**Aim of the task:** Copy out the lines of the entries word for word, beginning with the line that contains "genus: Myathropa" and continuing through the line that contains "genus: Dendrocopos".

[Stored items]
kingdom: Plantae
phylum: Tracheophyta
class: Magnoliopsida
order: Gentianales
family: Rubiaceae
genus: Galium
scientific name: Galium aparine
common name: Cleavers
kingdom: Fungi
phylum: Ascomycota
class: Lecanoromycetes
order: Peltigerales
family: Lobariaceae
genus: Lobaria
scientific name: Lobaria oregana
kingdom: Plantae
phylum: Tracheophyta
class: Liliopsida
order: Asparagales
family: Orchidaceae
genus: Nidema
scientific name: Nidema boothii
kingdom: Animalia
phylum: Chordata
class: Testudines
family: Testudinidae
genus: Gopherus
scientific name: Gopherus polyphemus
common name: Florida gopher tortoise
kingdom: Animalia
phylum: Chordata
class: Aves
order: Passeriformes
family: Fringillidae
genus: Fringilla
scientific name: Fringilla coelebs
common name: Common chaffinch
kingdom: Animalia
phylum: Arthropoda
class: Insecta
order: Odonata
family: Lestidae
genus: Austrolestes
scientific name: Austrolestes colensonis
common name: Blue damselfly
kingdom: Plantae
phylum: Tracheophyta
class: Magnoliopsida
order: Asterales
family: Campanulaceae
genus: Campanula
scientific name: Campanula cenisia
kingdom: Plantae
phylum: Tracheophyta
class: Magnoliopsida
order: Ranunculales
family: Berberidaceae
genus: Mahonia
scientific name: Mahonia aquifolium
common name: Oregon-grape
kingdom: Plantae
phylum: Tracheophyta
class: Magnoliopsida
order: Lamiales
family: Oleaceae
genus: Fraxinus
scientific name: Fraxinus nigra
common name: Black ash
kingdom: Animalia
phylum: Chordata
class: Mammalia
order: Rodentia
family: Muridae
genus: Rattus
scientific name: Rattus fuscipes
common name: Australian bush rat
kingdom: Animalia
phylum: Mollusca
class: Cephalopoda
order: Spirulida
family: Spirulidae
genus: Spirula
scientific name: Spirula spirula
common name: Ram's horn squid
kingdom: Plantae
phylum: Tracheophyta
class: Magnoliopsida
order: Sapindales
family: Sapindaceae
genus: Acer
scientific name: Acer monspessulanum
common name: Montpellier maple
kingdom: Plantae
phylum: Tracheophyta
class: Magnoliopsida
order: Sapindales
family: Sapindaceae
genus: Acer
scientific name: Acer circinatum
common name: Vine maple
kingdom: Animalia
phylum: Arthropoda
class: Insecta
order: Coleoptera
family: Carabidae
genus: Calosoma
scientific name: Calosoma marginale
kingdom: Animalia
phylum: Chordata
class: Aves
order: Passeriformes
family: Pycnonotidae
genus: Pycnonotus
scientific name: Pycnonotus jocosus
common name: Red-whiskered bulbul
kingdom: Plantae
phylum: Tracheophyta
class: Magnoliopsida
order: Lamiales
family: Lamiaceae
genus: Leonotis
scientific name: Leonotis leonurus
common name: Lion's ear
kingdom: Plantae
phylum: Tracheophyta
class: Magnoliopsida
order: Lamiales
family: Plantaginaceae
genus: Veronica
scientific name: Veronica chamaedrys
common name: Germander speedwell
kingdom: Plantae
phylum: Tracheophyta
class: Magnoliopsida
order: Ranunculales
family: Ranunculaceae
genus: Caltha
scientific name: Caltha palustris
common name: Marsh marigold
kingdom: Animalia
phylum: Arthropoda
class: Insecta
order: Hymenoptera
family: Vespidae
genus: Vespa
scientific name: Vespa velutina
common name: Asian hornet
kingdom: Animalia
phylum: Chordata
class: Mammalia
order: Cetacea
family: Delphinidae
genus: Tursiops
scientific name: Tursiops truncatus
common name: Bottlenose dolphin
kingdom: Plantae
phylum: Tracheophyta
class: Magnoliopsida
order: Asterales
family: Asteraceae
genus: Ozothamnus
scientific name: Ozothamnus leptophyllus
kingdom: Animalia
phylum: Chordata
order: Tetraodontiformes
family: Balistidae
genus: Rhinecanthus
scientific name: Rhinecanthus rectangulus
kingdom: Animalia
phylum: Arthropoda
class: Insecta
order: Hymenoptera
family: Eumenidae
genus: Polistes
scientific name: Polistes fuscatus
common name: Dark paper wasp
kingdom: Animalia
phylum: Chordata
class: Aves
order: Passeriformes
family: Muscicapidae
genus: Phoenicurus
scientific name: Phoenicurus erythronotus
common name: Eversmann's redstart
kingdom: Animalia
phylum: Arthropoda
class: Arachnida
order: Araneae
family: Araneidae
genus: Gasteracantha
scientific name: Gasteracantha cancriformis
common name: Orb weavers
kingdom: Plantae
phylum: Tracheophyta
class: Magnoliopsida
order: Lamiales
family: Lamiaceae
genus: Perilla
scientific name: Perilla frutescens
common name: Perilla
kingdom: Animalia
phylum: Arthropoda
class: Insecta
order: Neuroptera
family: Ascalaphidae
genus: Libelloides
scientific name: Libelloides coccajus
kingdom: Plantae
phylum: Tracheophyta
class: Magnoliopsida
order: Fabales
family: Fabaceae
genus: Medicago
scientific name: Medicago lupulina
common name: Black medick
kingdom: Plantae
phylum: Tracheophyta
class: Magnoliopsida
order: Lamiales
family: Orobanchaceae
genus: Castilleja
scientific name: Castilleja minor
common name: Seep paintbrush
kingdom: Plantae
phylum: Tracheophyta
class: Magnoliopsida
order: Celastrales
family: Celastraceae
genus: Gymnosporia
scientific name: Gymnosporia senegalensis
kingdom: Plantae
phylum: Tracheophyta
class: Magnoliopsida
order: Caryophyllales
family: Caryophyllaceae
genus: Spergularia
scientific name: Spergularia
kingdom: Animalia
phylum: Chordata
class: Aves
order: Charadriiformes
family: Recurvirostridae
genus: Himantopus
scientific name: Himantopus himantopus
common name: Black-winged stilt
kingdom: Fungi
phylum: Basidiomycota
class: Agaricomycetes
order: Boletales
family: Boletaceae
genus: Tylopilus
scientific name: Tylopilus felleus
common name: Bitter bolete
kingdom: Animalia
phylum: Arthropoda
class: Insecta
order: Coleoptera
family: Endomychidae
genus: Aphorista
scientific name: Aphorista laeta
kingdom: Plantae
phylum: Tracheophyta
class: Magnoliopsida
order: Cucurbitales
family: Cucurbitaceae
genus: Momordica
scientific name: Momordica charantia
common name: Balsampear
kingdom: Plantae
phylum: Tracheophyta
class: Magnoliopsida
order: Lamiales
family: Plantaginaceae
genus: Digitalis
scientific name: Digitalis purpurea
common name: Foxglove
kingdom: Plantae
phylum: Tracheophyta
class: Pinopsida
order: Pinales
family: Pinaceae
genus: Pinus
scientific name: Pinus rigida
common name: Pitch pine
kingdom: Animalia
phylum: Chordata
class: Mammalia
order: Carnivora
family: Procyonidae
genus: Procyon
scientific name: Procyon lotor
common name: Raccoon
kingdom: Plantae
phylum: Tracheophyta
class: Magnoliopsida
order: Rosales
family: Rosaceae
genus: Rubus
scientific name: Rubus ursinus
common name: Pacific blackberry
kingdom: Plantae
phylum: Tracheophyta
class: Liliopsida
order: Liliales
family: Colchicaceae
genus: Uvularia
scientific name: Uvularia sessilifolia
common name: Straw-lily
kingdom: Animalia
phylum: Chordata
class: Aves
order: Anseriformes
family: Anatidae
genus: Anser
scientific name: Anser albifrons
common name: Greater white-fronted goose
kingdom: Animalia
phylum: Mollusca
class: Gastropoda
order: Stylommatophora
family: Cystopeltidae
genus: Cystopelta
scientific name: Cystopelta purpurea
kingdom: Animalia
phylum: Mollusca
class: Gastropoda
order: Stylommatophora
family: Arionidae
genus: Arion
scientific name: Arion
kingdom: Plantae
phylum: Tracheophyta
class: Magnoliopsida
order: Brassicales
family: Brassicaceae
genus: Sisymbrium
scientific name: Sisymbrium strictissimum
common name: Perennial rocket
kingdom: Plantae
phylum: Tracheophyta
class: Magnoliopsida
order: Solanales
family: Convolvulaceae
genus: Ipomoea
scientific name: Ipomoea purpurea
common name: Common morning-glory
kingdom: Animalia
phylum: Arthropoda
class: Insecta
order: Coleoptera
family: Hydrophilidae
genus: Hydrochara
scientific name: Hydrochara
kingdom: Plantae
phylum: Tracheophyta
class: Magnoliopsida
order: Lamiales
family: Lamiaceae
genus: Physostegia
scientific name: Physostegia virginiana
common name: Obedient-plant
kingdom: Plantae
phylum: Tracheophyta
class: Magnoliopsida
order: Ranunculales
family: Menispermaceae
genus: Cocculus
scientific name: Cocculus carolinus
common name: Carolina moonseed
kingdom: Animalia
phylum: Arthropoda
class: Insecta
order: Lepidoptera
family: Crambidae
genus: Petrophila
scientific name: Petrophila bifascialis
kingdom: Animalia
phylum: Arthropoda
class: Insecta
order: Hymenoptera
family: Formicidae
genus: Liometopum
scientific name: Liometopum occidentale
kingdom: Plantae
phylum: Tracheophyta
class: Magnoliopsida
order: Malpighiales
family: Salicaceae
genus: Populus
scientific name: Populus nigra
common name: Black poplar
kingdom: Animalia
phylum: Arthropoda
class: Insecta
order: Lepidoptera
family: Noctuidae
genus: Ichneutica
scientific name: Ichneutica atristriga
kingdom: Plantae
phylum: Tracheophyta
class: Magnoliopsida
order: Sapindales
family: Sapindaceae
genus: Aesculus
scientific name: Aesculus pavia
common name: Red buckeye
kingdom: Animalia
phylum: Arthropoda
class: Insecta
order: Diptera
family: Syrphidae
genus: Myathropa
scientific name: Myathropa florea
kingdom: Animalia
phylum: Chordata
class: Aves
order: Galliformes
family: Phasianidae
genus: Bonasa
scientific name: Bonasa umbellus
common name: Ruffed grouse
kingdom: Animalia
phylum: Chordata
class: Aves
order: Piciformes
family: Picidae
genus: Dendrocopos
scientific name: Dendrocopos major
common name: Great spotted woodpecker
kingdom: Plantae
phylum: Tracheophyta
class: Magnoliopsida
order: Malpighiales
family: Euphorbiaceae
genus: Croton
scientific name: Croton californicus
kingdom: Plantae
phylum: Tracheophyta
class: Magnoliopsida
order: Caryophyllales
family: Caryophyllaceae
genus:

**Task solution:**
genus: Myathropa
scientific name: Myathropa florea
kingdom: Animalia
phylum: Chordata
class: Aves
order: Galliformes
family: Phasianidae
genus: Bonasa
scientific name: Bonasa umbellus
common name: Ruffed grouse
kingdom: Animalia
phylum: Chordata
class: Aves
order: Piciformes
family: Picidae
genus: Dendrocopos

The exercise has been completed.